--- Task objective ---
Beneath this task are records; count the lines among them that contain the word "argument" and answer with the number only.

** Opening Exercise materials block **

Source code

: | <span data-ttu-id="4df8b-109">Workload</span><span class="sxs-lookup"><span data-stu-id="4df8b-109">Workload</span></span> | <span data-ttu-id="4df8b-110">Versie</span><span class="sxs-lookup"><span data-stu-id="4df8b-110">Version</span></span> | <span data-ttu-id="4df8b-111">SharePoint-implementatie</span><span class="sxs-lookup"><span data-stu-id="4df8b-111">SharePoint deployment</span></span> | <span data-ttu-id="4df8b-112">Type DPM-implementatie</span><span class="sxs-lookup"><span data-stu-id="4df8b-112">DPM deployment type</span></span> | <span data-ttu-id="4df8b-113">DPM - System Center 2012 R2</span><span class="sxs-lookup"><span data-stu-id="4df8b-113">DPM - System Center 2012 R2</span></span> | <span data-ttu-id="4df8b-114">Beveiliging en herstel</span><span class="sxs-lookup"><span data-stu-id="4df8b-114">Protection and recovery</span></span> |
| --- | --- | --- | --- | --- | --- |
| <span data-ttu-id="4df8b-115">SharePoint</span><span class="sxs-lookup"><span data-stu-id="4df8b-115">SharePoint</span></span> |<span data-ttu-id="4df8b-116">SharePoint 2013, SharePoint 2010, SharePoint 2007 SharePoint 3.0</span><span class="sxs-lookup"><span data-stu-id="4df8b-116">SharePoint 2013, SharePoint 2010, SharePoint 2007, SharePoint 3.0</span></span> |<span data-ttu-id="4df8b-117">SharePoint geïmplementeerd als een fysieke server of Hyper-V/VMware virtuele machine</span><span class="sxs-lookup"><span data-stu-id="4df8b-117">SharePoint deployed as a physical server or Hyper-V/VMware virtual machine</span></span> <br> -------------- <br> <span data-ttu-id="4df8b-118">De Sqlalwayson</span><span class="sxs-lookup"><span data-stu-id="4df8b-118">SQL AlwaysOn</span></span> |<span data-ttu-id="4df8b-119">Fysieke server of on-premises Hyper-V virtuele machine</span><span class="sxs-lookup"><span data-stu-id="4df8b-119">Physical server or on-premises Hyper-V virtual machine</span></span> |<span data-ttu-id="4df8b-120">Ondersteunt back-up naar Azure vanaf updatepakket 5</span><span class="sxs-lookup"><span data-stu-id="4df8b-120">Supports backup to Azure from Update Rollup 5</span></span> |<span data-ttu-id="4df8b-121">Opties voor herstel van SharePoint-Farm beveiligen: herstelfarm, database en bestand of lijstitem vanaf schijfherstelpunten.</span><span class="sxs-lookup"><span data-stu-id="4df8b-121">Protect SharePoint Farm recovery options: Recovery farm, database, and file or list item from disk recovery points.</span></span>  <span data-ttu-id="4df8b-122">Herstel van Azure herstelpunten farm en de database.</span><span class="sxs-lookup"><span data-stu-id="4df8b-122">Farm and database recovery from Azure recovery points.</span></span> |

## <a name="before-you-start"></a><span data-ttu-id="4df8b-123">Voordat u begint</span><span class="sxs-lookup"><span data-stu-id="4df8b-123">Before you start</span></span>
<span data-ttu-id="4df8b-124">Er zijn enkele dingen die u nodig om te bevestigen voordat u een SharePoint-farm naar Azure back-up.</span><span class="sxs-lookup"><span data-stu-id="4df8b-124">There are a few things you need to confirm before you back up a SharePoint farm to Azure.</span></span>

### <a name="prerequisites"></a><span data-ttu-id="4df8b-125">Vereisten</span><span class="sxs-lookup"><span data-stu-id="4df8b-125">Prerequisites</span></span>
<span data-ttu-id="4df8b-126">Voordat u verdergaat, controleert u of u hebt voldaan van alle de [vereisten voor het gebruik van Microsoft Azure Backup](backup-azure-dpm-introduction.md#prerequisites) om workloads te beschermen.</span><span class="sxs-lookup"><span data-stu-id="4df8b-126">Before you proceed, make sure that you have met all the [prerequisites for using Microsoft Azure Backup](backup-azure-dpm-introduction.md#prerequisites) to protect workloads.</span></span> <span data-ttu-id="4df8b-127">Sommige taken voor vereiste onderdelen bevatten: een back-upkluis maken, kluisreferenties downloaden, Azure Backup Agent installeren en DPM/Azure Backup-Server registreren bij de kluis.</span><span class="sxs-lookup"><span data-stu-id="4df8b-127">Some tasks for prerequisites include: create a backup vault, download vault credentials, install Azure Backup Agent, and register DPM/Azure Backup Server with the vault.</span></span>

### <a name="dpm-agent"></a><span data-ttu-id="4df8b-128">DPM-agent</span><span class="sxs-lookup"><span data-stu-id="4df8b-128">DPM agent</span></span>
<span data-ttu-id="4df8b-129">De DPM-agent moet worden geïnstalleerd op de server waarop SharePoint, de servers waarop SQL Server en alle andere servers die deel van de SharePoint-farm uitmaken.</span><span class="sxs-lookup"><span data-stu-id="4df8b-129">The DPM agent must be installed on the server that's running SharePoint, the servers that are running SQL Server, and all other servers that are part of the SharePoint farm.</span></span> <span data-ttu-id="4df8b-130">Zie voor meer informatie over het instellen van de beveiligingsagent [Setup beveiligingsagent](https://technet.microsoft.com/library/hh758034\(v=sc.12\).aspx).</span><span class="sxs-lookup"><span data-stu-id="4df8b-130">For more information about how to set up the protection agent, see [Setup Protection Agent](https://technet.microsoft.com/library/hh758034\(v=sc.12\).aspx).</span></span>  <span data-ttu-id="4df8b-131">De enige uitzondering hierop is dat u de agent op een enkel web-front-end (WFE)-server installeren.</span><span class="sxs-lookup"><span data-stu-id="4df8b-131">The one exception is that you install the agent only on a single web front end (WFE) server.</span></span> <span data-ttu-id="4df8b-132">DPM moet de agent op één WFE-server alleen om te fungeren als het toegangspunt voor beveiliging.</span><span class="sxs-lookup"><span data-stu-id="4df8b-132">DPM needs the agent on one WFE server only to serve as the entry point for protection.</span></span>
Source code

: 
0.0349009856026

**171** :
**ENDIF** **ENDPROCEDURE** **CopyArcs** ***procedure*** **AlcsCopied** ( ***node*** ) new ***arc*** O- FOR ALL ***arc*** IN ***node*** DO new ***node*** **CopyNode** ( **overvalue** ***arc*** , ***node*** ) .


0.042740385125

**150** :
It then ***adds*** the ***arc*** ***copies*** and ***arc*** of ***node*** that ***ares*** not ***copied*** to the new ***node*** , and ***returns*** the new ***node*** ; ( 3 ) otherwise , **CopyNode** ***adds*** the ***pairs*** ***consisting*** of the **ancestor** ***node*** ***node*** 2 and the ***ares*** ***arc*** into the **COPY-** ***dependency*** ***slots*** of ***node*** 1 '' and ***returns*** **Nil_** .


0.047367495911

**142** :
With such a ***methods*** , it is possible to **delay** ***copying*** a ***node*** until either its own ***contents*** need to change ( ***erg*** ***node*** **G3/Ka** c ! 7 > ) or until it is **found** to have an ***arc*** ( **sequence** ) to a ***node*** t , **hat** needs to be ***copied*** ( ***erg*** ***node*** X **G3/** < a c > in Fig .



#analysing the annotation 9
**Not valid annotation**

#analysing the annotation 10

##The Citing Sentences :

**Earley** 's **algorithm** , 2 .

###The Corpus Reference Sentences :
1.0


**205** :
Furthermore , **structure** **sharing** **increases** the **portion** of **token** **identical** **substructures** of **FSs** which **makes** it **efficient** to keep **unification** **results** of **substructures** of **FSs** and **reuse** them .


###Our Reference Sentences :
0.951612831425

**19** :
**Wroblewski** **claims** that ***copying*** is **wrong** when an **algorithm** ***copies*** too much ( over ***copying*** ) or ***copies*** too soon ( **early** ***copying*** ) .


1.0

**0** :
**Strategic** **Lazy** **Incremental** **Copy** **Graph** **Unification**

** Closing Exercise materials block **
** Opening Exercise materials block **

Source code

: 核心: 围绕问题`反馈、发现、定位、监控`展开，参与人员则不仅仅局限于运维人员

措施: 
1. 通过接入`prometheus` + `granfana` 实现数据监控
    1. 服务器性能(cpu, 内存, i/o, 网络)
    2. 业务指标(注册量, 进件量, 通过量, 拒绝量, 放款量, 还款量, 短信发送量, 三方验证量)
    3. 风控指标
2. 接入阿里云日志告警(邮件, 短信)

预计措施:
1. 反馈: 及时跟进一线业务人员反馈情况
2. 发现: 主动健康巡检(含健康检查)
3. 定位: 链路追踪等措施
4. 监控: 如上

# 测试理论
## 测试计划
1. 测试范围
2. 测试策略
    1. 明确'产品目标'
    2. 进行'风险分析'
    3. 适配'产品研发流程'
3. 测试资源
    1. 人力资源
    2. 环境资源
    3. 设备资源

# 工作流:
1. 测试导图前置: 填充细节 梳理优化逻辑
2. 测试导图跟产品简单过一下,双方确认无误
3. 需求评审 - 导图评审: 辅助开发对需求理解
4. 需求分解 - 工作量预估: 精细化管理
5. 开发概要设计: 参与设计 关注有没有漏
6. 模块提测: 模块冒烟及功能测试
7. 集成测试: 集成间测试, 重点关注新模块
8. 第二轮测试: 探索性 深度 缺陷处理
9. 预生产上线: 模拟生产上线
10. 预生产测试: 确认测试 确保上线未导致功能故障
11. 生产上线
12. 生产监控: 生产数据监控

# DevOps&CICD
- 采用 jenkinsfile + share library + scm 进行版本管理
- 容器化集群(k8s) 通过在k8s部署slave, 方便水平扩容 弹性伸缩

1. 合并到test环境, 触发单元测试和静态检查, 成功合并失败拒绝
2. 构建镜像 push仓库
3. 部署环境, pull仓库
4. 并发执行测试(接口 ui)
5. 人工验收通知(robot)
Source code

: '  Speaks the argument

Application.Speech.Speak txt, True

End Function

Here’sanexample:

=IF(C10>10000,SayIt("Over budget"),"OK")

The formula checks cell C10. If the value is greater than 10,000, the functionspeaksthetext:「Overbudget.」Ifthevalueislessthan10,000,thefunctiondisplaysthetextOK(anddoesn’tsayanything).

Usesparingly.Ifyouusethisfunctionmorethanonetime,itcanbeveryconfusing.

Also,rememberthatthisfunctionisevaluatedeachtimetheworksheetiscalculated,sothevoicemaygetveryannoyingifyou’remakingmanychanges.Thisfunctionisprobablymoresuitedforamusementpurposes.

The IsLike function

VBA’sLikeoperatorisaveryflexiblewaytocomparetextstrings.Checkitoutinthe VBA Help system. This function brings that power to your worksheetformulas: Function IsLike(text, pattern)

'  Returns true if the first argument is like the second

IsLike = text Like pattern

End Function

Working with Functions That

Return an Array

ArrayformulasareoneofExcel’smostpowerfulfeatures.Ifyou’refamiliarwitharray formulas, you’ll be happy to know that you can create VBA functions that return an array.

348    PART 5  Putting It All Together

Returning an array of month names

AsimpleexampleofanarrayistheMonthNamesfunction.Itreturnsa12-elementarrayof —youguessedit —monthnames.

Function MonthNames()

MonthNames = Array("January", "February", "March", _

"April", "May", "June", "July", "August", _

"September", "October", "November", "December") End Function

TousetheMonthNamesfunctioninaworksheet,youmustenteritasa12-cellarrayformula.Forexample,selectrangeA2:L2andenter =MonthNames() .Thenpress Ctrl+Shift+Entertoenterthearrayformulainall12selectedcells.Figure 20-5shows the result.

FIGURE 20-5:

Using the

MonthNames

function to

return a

** Closing Exercise materials block **
** Opening Exercise materials block **

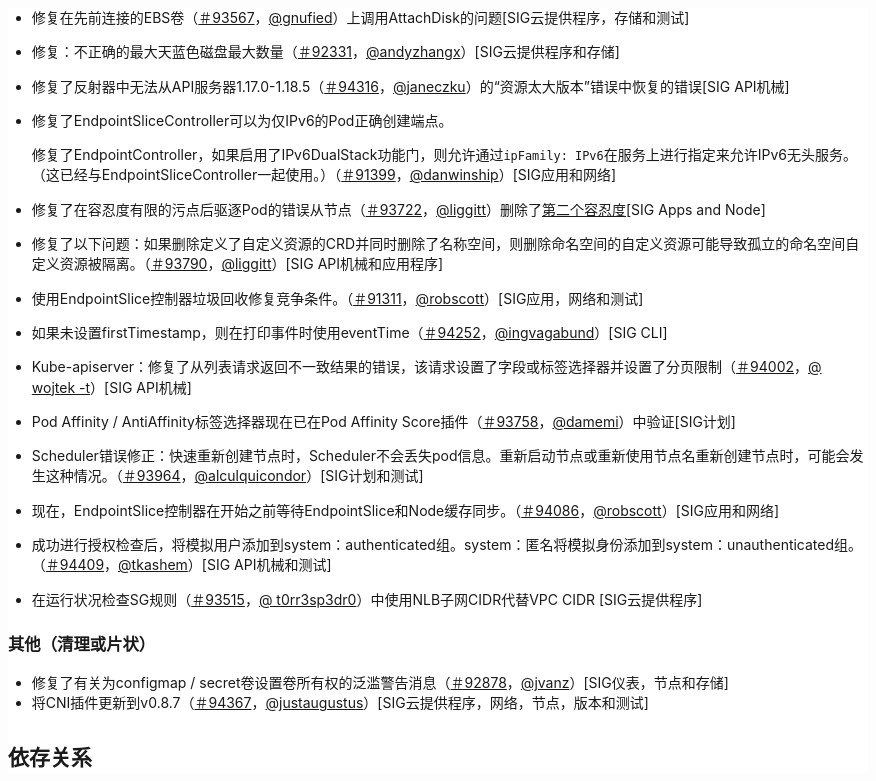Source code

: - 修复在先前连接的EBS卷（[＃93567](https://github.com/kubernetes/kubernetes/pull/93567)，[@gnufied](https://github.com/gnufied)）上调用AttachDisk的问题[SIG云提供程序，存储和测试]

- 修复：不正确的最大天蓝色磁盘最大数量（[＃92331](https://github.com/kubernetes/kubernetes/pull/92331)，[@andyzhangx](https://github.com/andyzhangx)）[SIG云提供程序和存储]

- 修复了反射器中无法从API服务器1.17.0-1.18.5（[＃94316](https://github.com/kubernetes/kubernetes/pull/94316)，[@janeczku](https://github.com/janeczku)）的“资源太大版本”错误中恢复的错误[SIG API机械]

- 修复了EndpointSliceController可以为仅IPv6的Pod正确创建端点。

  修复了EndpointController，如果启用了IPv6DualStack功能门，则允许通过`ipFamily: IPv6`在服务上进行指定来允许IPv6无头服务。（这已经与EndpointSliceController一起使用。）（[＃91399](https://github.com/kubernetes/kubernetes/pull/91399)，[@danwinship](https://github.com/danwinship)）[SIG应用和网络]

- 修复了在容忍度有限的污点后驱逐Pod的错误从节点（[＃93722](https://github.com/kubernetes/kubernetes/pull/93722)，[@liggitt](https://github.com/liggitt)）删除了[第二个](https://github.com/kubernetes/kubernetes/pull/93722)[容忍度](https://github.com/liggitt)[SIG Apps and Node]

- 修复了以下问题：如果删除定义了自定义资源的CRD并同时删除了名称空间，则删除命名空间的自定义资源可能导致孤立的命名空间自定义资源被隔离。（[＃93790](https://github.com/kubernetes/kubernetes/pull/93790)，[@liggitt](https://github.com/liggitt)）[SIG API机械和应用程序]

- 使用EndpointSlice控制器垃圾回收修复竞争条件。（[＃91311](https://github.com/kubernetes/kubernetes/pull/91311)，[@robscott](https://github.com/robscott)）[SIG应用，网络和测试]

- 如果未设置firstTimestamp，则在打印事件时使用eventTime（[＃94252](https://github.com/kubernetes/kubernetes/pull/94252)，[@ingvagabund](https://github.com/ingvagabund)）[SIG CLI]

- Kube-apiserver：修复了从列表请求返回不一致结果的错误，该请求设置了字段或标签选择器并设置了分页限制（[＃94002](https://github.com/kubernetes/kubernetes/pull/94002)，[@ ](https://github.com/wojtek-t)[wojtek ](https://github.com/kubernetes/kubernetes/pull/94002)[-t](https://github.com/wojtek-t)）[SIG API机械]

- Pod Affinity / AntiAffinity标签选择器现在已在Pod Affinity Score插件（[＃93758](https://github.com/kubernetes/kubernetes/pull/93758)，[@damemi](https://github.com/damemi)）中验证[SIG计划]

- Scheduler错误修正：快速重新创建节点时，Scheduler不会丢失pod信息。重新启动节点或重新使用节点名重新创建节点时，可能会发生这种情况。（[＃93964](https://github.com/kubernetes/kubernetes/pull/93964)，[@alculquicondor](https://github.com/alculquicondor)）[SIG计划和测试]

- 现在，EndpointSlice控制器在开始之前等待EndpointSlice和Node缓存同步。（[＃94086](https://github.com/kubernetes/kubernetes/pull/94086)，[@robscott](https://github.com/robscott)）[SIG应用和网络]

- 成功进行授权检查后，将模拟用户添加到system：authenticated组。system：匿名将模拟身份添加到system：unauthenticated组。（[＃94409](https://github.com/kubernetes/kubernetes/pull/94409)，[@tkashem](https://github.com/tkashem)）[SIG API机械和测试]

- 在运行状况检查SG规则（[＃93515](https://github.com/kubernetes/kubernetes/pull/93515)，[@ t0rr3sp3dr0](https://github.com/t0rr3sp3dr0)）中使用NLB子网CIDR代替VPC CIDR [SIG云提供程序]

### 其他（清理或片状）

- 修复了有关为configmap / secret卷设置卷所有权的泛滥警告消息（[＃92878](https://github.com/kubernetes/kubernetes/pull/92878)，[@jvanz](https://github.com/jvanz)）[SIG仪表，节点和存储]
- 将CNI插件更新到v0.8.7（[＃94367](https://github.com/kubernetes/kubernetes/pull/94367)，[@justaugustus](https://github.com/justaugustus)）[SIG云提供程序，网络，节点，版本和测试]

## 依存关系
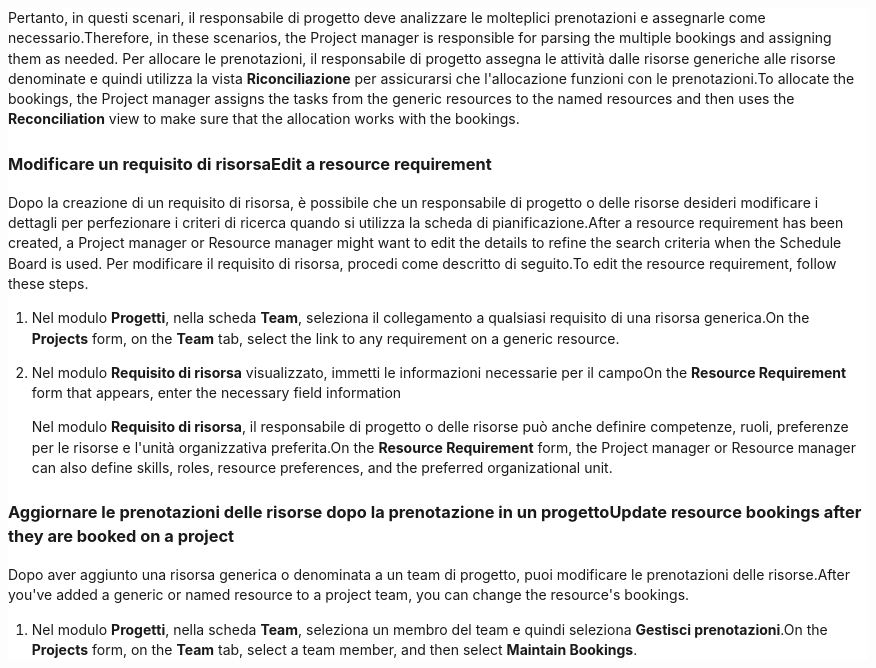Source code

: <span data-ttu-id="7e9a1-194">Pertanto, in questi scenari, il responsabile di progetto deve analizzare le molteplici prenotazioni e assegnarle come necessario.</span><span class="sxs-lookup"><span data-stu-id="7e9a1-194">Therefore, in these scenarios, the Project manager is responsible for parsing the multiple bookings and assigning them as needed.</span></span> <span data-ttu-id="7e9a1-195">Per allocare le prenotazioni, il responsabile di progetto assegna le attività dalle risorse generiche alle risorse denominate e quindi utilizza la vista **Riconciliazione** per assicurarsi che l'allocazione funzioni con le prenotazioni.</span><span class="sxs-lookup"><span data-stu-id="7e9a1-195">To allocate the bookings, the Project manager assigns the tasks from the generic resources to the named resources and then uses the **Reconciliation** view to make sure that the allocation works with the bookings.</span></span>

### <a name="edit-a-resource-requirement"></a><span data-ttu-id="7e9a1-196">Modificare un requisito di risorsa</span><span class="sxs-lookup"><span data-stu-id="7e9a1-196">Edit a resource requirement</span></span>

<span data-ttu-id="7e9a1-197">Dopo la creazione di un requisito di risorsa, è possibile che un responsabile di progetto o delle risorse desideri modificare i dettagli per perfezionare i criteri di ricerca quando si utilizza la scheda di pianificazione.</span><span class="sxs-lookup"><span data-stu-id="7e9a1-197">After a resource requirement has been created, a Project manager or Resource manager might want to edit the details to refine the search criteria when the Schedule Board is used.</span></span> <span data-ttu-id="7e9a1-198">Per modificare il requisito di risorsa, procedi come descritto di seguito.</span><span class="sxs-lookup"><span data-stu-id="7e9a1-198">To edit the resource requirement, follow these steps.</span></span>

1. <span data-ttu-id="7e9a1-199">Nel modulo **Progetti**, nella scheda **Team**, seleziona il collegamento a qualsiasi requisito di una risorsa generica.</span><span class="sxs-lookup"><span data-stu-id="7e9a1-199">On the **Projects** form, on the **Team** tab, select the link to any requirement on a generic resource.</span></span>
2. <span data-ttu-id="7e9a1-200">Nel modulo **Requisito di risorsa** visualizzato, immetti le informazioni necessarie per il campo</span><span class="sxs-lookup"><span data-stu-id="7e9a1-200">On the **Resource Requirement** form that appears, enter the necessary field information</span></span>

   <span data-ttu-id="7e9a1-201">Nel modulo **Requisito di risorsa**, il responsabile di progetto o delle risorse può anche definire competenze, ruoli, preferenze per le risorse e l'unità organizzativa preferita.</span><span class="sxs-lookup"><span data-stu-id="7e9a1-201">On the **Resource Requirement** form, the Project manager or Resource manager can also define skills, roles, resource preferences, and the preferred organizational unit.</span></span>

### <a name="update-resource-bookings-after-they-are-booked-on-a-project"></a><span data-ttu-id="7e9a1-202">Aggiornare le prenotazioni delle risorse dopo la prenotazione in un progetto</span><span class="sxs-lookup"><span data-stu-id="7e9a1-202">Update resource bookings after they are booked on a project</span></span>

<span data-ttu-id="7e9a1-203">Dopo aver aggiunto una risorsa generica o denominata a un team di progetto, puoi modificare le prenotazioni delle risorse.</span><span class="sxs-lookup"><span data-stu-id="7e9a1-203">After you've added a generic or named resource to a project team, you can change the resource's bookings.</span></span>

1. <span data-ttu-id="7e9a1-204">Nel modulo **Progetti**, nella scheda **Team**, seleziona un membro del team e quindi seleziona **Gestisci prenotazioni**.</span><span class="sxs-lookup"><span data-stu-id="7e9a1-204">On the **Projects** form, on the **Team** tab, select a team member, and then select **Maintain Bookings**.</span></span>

** Closing Exercise materials block **

--- Output of the exercise ---
2